§ Work task:
Restate the listing exactly and in full.

§ Task data:
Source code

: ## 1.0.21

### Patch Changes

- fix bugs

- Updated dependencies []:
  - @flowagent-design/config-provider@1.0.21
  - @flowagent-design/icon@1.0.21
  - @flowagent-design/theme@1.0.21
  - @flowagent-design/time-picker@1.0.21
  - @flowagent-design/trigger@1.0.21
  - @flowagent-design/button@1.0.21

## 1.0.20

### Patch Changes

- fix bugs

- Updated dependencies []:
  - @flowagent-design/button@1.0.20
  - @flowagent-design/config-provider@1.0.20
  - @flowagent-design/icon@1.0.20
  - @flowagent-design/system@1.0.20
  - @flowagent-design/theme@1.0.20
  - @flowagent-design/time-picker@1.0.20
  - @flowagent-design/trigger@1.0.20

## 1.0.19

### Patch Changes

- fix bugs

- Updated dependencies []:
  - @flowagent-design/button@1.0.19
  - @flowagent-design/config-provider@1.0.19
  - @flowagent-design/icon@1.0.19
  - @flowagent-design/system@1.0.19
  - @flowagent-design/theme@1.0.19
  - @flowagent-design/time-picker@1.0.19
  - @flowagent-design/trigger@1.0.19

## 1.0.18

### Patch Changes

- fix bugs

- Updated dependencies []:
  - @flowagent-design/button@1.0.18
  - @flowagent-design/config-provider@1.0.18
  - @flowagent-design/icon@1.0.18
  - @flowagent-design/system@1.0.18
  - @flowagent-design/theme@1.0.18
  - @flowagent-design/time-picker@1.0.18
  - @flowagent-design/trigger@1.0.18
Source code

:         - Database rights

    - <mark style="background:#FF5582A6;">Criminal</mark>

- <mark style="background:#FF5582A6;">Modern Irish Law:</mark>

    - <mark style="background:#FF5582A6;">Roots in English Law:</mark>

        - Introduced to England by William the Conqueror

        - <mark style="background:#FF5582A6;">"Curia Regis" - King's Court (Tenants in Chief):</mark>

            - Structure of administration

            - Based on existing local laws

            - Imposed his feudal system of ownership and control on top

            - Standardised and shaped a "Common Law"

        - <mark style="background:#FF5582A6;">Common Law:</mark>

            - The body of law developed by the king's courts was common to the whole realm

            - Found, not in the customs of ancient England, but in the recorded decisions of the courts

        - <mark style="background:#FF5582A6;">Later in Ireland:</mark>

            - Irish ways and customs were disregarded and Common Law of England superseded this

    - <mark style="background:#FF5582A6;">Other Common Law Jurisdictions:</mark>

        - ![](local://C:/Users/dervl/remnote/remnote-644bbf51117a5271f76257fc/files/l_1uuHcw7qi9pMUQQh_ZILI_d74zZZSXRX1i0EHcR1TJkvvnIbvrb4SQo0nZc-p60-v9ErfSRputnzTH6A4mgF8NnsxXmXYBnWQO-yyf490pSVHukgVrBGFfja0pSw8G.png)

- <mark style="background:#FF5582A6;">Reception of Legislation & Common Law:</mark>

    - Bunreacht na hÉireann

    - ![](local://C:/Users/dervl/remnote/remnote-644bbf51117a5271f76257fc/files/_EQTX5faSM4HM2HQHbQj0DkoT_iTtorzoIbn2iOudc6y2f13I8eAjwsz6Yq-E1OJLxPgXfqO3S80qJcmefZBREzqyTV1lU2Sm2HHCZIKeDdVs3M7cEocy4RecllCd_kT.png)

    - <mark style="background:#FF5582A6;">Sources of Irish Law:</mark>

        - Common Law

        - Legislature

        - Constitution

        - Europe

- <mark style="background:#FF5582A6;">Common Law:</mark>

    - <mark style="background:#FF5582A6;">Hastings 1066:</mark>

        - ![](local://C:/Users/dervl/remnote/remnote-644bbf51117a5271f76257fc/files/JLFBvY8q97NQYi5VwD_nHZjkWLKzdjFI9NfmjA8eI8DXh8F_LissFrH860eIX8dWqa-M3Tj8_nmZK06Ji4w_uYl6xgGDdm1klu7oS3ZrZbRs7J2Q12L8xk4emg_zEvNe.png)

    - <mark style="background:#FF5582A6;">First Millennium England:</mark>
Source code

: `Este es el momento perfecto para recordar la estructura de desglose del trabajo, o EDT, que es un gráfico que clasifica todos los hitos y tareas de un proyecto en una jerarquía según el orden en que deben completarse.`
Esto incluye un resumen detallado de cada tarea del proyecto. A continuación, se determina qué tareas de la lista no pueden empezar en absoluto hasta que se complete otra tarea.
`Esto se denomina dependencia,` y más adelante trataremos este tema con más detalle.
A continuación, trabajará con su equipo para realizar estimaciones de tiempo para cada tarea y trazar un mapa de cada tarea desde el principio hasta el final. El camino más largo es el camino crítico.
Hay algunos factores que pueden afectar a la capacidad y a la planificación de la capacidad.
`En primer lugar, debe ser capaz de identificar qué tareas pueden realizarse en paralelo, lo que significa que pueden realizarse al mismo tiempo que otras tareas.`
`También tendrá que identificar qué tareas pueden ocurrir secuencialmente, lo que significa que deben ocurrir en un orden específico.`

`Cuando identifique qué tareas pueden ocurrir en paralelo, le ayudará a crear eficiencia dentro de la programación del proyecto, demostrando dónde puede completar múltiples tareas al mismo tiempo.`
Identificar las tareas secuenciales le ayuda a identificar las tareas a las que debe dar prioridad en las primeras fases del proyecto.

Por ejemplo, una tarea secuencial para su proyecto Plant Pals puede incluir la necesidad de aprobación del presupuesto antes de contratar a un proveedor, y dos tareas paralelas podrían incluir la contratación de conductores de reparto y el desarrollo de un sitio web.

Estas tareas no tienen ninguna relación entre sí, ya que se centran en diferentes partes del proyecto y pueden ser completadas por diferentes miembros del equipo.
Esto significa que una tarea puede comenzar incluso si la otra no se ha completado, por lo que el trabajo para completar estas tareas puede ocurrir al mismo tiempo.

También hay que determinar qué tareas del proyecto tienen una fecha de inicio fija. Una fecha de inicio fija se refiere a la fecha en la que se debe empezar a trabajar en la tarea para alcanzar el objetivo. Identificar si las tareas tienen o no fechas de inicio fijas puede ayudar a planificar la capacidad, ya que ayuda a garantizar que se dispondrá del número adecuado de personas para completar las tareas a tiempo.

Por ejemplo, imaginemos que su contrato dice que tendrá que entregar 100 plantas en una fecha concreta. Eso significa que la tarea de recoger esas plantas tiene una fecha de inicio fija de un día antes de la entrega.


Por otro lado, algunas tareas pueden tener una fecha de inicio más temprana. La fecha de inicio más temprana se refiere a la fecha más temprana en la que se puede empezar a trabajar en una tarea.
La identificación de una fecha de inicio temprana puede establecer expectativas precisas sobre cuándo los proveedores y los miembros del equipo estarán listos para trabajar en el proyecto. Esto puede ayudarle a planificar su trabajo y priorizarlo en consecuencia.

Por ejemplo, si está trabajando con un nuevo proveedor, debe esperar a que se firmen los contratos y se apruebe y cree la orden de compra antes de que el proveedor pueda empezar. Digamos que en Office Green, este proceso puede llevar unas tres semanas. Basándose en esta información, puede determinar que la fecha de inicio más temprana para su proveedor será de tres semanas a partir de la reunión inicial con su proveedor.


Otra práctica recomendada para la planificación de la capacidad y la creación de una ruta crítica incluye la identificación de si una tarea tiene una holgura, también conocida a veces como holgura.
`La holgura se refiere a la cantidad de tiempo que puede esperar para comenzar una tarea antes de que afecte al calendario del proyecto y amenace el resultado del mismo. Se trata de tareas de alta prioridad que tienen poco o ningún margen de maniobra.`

§ Worked solution:
Source code

: ## 1.0.21

### Patch Changes

- fix bugs

- Updated dependencies []:
  - @flowagent-design/config-provider@1.0.21
  - @flowagent-design/icon@1.0.21
  - @flowagent-design/theme@1.0.21
  - @flowagent-design/time-picker@1.0.21
  - @flowagent-design/trigger@1.0.21
  - @flowagent-design/button@1.0.21

## 1.0.20

### Patch Changes

- fix bugs

- Updated dependencies []:
  - @flowagent-design/button@1.0.20
  - @flowagent-design/config-provider@1.0.20
  - @flowagent-design/icon@1.0.20
  - @flowagent-design/system@1.0.20
  - @flowagent-design/theme@1.0.20
  - @flowagent-design/time-picker@1.0.20
  - @flowagent-design/trigger@1.0.20

## 1.0.19

### Patch Changes

- fix bugs

- Updated dependencies []:
  - @flowagent-design/button@1.0.19
  - @flowagent-design/config-provider@1.0.19
  - @flowagent-design/icon@1.0.19
  - @flowagent-design/system@1.0.19
  - @flowagent-design/theme@1.0.19
  - @flowagent-design/time-picker@1.0.19
  - @flowagent-design/trigger@1.0.19

## 1.0.18

### Patch Changes

- fix bugs

- Updated dependencies []:
  - @flowagent-design/button@1.0.18
  - @flowagent-design/config-provider@1.0.18
  - @flowagent-design/icon@1.0.18
  - @flowagent-design/system@1.0.18
  - @flowagent-design/theme@1.0.18
  - @flowagent-design/time-picker@1.0.18
  - @flowagent-design/trigger@1.0.18
Source code

:         - Database rights

    - <mark style="background:#FF5582A6;">Criminal</mark>

- <mark style="background:#FF5582A6;">Modern Irish Law:</mark>

    - <mark style="background:#FF5582A6;">Roots in English Law:</mark>

        - Introduced to England by William the Conqueror

        - <mark style="background:#FF5582A6;">"Curia Regis" - King's Court (Tenants in Chief):</mark>

            - Structure of administration

            - Based on existing local laws

            - Imposed his feudal system of ownership and control on top

            - Standardised and shaped a "Common Law"

        - <mark style="background:#FF5582A6;">Common Law:</mark>

            - The body of law developed by the king's courts was common to the whole realm

            - Found, not in the customs of ancient England, but in the recorded decisions of the courts

        - <mark style="background:#FF5582A6;">Later in Ireland:</mark>

            - Irish ways and customs were disregarded and Common Law of England superseded this

    - <mark style="background:#FF5582A6;">Other Common Law Jurisdictions:</mark>

        - ![](local://C:/Users/dervl/remnote/remnote-644bbf51117a5271f76257fc/files/l_1uuHcw7qi9pMUQQh_ZILI_d74zZZSXRX1i0EHcR1TJkvvnIbvrb4SQo0nZc-p60-v9ErfSRputnzTH6A4mgF8NnsxXmXYBnWQO-yyf490pSVHukgVrBGFfja0pSw8G.png)

- <mark style="background:#FF5582A6;">Reception of Legislation & Common Law:</mark>

    - Bunreacht na hÉireann

    - ![](local://C:/Users/dervl/remnote/remnote-644bbf51117a5271f76257fc/files/_EQTX5faSM4HM2HQHbQj0DkoT_iTtorzoIbn2iOudc6y2f13I8eAjwsz6Yq-E1OJLxPgXfqO3S80qJcmefZBREzqyTV1lU2Sm2HHCZIKeDdVs3M7cEocy4RecllCd_kT.png)

    - <mark style="background:#FF5582A6;">Sources of Irish Law:</mark>

        - Common Law

        - Legislature

        - Constitution

        - Europe

- <mark style="background:#FF5582A6;">Common Law:</mark>

    - <mark style="background:#FF5582A6;">Hastings 1066:</mark>

        - ![](local://C:/Users/dervl/remnote/remnote-644bbf51117a5271f76257fc/files/JLFBvY8q97NQYi5VwD_nHZjkWLKzdjFI9NfmjA8eI8DXh8F_LissFrH860eIX8dWqa-M3Tj8_nmZK06Ji4w_uYl6xgGDdm1klu7oS3ZrZbRs7J2Q12L8xk4emg_zEvNe.png)

    - <mark style="background:#FF5582A6;">First Millennium England:</mark>
Source code

: `Este es el momento perfecto para recordar la estructura de desglose del trabajo, o EDT, que es un gráfico que clasifica todos los hitos y tareas de un proyecto en una jerarquía según el orden en que deben completarse.`
Esto incluye un resumen detallado de cada tarea del proyecto. A continuación, se determina qué tareas de la lista no pueden empezar en absoluto hasta que se complete otra tarea.
`Esto se denomina dependencia,` y más adelante trataremos este tema con más detalle.
A continuación, trabajará con su equipo para realizar estimaciones de tiempo para cada tarea y trazar un mapa de cada tarea desde el principio hasta el final. El camino más largo es el camino crítico.
Hay algunos factores que pueden afectar a la capacidad y a la planificación de la capacidad.
`En primer lugar, debe ser capaz de identificar qué tareas pueden realizarse en paralelo, lo que significa que pueden realizarse al mismo tiempo que otras tareas.`
`También tendrá que identificar qué tareas pueden ocurrir secuencialmente, lo que significa que deben ocurrir en un orden específico.`

`Cuando identifique qué tareas pueden ocurrir en paralelo, le ayudará a crear eficiencia dentro de la programación del proyecto, demostrando dónde puede completar múltiples tareas al mismo tiempo.`
Identificar las tareas secuenciales le ayuda a identificar las tareas a las que debe dar prioridad en las primeras fases del proyecto.

Por ejemplo, una tarea secuencial para su proyecto Plant Pals puede incluir la necesidad de aprobación del presupuesto antes de contratar a un proveedor, y dos tareas paralelas podrían incluir la contratación de conductores de reparto y el desarrollo de un sitio web.

Estas tareas no tienen ninguna relación entre sí, ya que se centran en diferentes partes del proyecto y pueden ser completadas por diferentes miembros del equipo.
Esto significa que una tarea puede comenzar incluso si la otra no se ha completado, por lo que el trabajo para completar estas tareas puede ocurrir al mismo tiempo.

También hay que determinar qué tareas del proyecto tienen una fecha de inicio fija. Una fecha de inicio fija se refiere a la fecha en la que se debe empezar a trabajar en la tarea para alcanzar el objetivo. Identificar si las tareas tienen o no fechas de inicio fijas puede ayudar a planificar la capacidad, ya que ayuda a garantizar que se dispondrá del número adecuado de personas para completar las tareas a tiempo.

Por ejemplo, imaginemos que su contrato dice que tendrá que entregar 100 plantas en una fecha concreta. Eso significa que la tarea de recoger esas plantas tiene una fecha de inicio fija de un día antes de la entrega.


Por otro lado, algunas tareas pueden tener una fecha de inicio más temprana. La fecha de inicio más temprana se refiere a la fecha más temprana en la que se puede empezar a trabajar en una tarea.
La identificación de una fecha de inicio temprana puede establecer expectativas precisas sobre cuándo los proveedores y los miembros del equipo estarán listos para trabajar en el proyecto. Esto puede ayudarle a planificar su trabajo y priorizarlo en consecuencia.

Por ejemplo, si está trabajando con un nuevo proveedor, debe esperar a que se firmen los contratos y se apruebe y cree la orden de compra antes de que el proveedor pueda empezar. Digamos que en Office Green, este proceso puede llevar unas tres semanas. Basándose en esta información, puede determinar que la fecha de inicio más temprana para su proveedor será de tres semanas a partir de la reunión inicial con su proveedor.


Otra práctica recomendada para la planificación de la capacidad y la creación de una ruta crítica incluye la identificación de si una tarea tiene una holgura, también conocida a veces como holgura.
`La holgura se refiere a la cantidad de tiempo que puede esperar para comenzar una tarea antes de que afecte al calendario del proyecto y amenace el resultado del mismo. Se trata de tareas de alta prioridad que tienen poco o ningún margen de maniobra.`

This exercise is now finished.